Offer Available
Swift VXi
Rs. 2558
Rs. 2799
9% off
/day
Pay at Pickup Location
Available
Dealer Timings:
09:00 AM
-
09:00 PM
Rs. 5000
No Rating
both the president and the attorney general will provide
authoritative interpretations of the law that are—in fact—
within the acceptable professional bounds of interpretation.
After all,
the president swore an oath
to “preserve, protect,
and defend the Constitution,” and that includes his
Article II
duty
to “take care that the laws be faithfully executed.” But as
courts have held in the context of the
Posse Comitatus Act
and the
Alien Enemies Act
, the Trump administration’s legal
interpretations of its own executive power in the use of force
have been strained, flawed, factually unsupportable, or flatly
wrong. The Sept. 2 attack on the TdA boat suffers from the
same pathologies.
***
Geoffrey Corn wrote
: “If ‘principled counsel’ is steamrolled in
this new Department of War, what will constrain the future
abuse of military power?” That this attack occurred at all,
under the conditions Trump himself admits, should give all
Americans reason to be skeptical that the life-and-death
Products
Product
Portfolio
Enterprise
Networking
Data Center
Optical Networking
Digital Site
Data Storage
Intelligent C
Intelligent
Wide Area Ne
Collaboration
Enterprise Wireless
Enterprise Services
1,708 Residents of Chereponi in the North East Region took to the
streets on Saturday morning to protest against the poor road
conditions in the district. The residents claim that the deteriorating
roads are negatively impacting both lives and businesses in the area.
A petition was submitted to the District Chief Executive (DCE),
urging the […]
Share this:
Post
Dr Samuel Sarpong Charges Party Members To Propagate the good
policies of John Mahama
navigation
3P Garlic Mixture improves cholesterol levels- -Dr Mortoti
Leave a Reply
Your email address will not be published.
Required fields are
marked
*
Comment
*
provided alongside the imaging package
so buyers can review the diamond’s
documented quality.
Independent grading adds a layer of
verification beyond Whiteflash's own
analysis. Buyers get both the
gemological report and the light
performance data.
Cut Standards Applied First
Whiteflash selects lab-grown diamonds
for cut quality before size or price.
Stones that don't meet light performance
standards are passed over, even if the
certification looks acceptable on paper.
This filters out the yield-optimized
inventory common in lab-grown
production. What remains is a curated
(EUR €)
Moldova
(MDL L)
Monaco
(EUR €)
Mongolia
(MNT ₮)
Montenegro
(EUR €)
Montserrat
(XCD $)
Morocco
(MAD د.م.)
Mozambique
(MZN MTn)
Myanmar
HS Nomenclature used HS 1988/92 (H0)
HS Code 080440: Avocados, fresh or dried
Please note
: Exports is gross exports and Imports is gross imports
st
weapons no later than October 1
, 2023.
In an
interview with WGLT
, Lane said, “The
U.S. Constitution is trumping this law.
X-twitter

= = = = =

== WHAT TO DO ==
Reproduce the records above in full, swapping each occurrence of "Available" for "In Stock" and leaving everything else unchanged.

== SOLUTION TO THIS EXERCISE ==
Offer In Stock
Swift VXi
Rs. 2558
Rs. 2799
9% off
/day
Pay at Pickup Location
In Stock
Dealer Timings:
09:00 AM
-
09:00 PM
Rs. 5000
No Rating
both the president and the attorney general will provide
authoritative interpretations of the law that are—in fact—
within the acceptable professional bounds of interpretation.
After all,
the president swore an oath
to “preserve, protect,
and defend the Constitution,” and that includes his
Article II
duty
to “take care that the laws be faithfully executed.” But as
courts have held in the context of the
Posse Comitatus Act
and the
Alien Enemies Act
, the Trump administration’s legal
interpretations of its own executive power in the use of force
have been strained, flawed, factually unsupportable, or flatly
wrong. The Sept. 2 attack on the TdA boat suffers from the
same pathologies.
***
Geoffrey Corn wrote
: “If ‘principled counsel’ is steamrolled in
this new Department of War, what will constrain the future
abuse of military power?” That this attack occurred at all,
under the conditions Trump himself admits, should give all
Americans reason to be skeptical that the life-and-death
Products
Product
Portfolio
Enterprise
Networking
Data Center
Optical Networking
Digital Site
Data Storage
Intelligent C
Intelligent
Wide Area Ne
Collaboration
Enterprise Wireless
Enterprise Services
1,708 Residents of Chereponi in the North East Region took to the
streets on Saturday morning to protest against the poor road
conditions in the district. The residents claim that the deteriorating
roads are negatively impacting both lives and businesses in the area.
A petition was submitted to the District Chief Executive (DCE),
urging the […]
Share this:
Post
Dr Samuel Sarpong Charges Party Members To Propagate the good
policies of John Mahama
navigation
3P Garlic Mixture improves cholesterol levels- -Dr Mortoti
Leave a Reply
Your email address will not be published.
Required fields are
marked
*
Comment
*
provided alongside the imaging package
so buyers can review the diamond’s
documented quality.
Independent grading adds a layer of
verification beyond Whiteflash's own
analysis. Buyers get both the
gemological report and the light
performance data.
Cut Standards Applied First
Whiteflash selects lab-grown diamonds
for cut quality before size or price.
Stones that don't meet light performance
standards are passed over, even if the
certification looks acceptable on paper.
This filters out the yield-optimized
inventory common in lab-grown
production. What remains is a curated
(EUR €)
Moldova
(MDL L)
Monaco
(EUR €)
Mongolia
(MNT ₮)
Montenegro
(EUR €)
Montserrat
(XCD $)
Morocco
(MAD د.م.)
Mozambique
(MZN MTn)
Myanmar
HS Nomenclature used HS 1988/92 (H0)
HS Code 080440: Avocados, fresh or dried
Please note
: Exports is gross exports and Imports is gross imports
st
weapons no later than October 1
, 2023.
In an
interview with WGLT
, Lane said, “The
U.S. Constitution is trumping this law.
X-twitter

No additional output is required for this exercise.